THE PROBLEM ->
Render the lines of the material below as a Markdown table with the columns "Row" and "Line", giving each line its own numbered row and leaving out blank lines. Exclude the images from the table.

SUPPLIED RECORDS ->
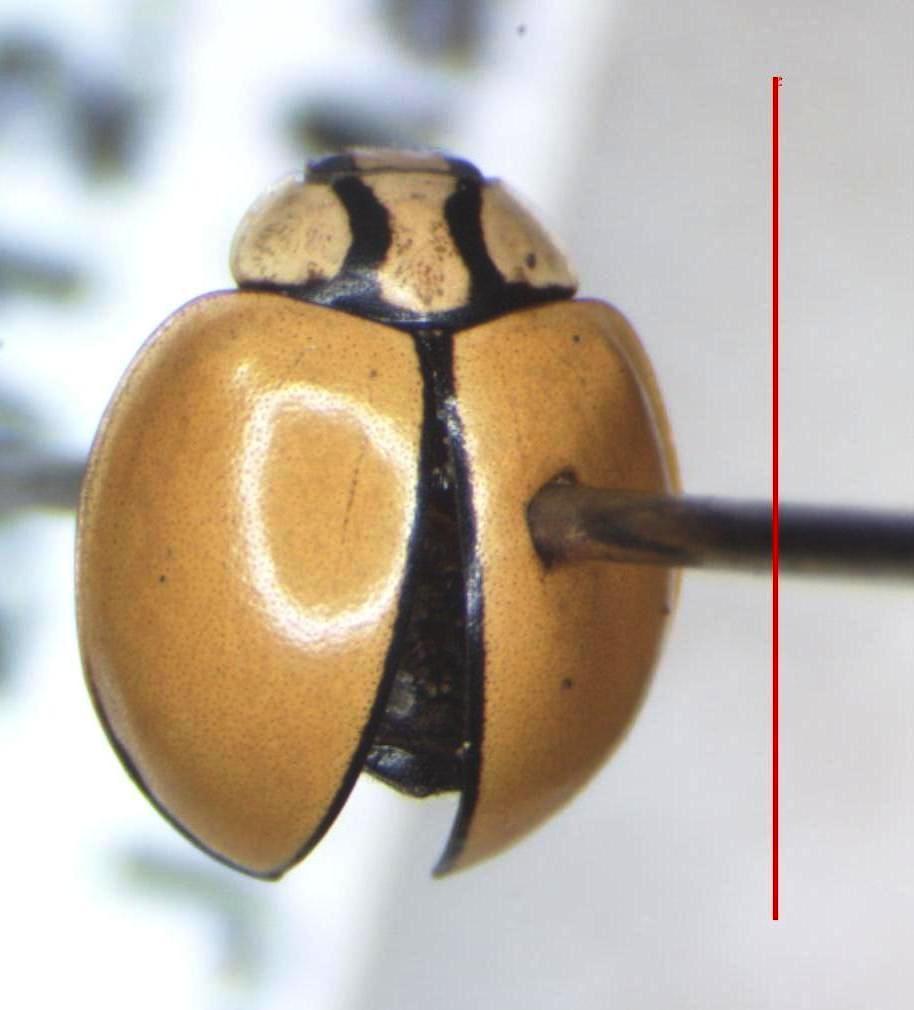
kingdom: Animalia
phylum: Arthropoda
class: Insecta
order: Coleoptera
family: Coccinellidae
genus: Coccinella
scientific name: Coccinella
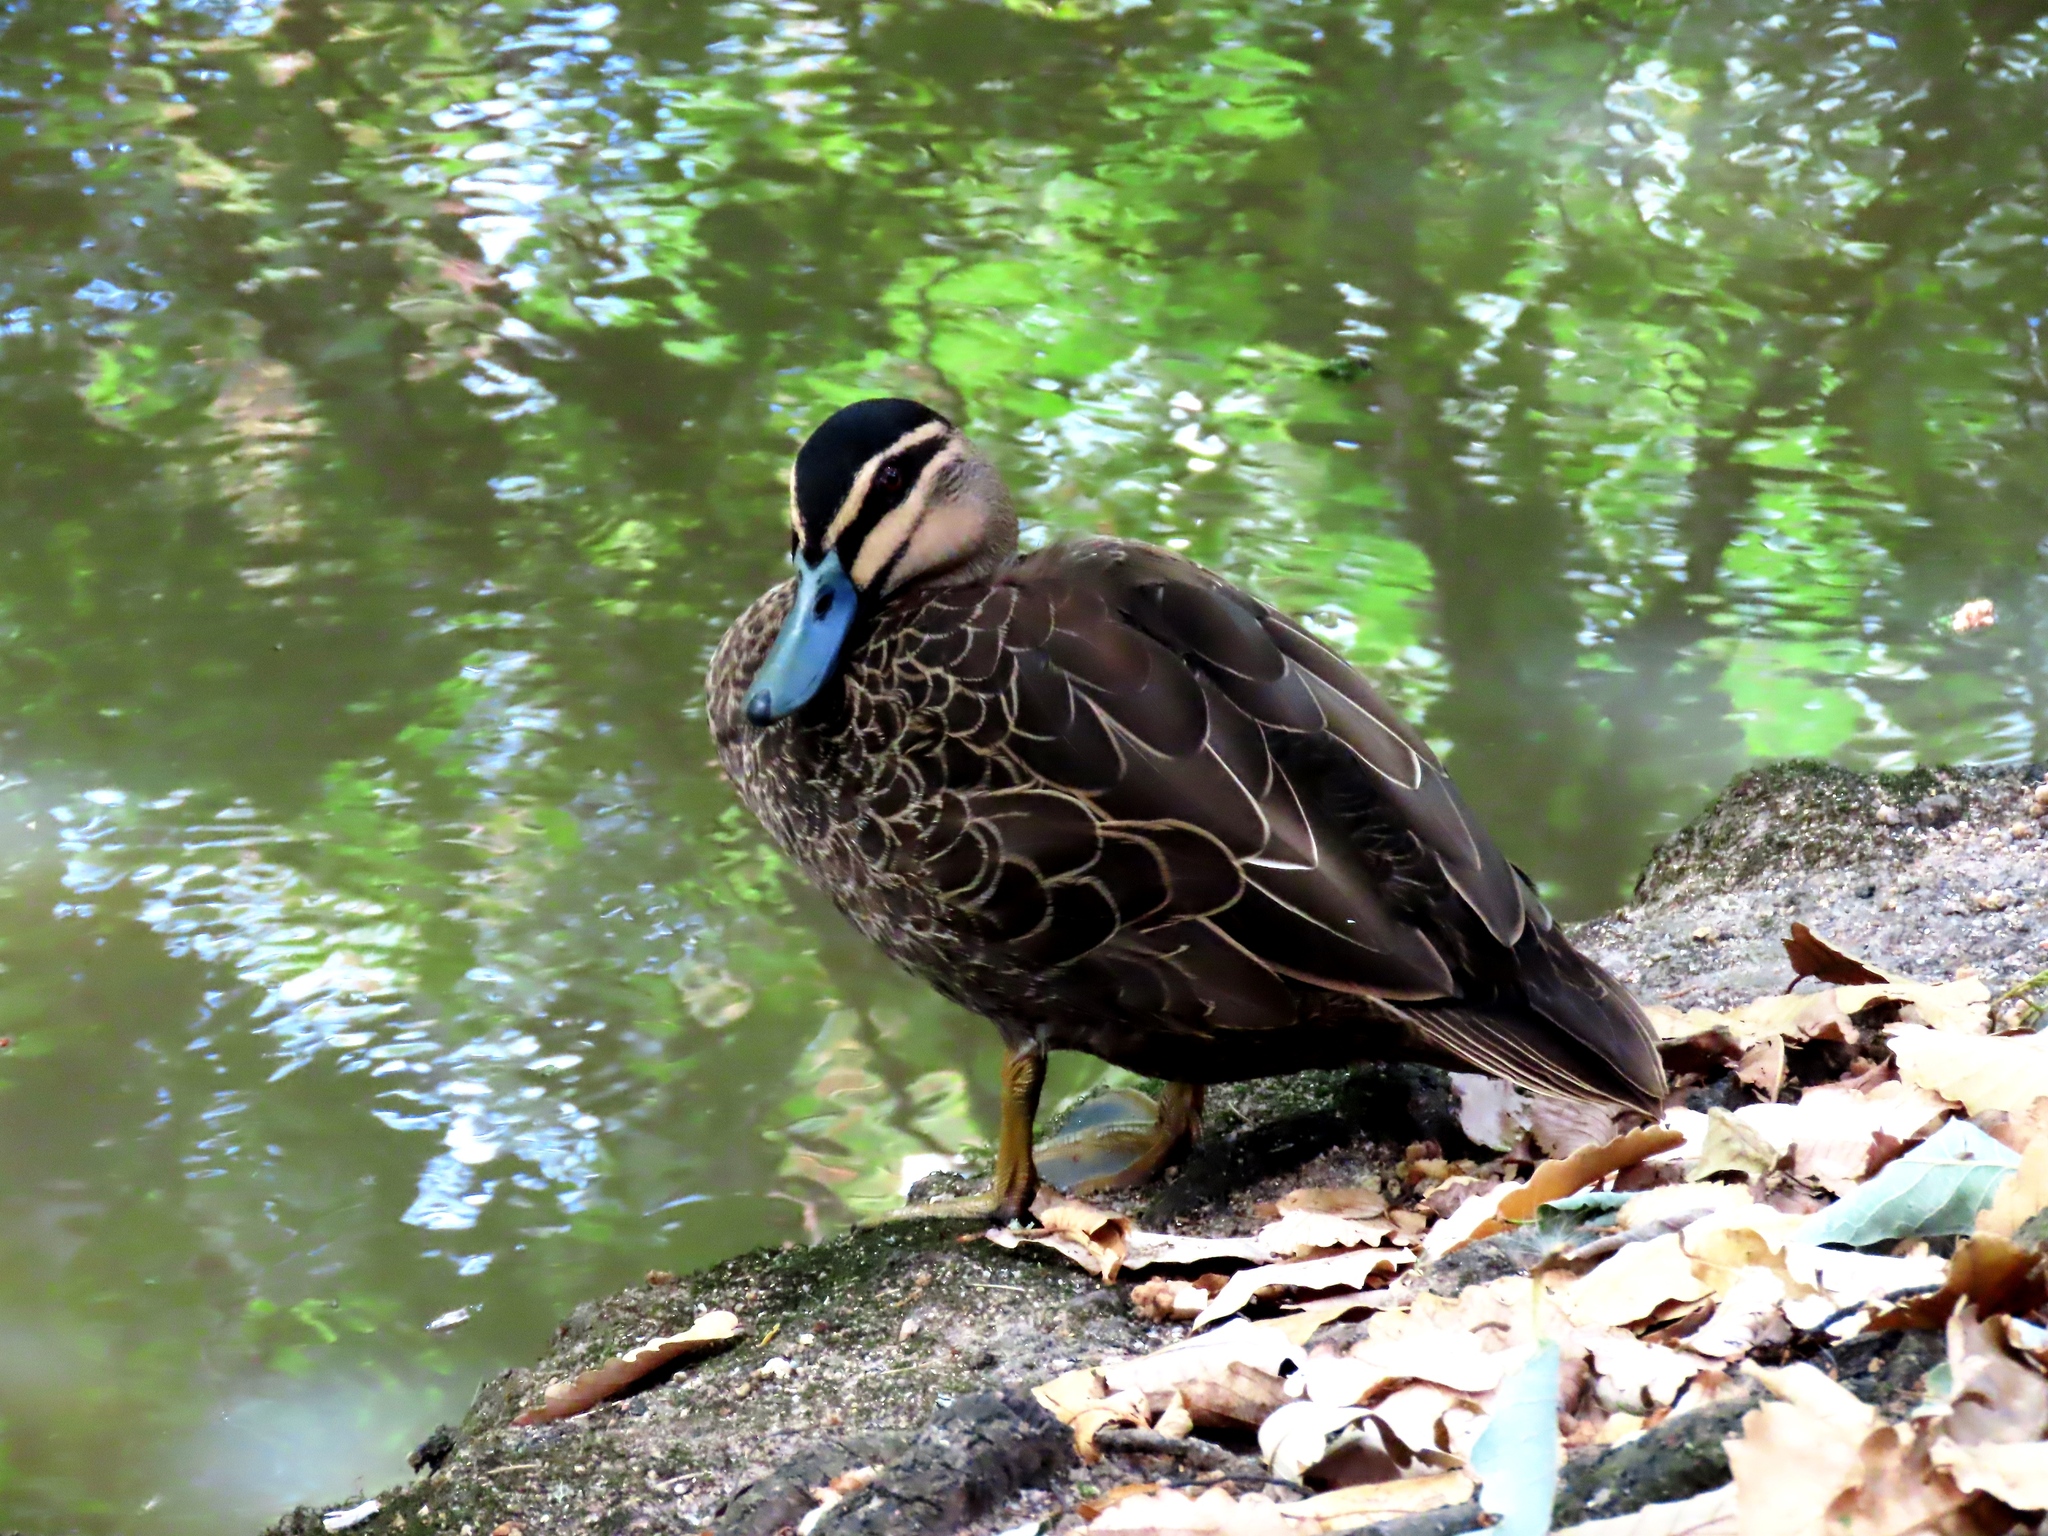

ANSWER TO THE PROBLEM ->
| Row | Line |
|---|---|
| 1 | kingdom: Animalia |
| 2 | phylum: Arthropoda |
| 3 | class: Insecta |
| 4 | order: Coleoptera |
| 5 | family: Coccinellidae |
| 6 | genus: Coccinella |
| 7 | scientific name: Coccinella |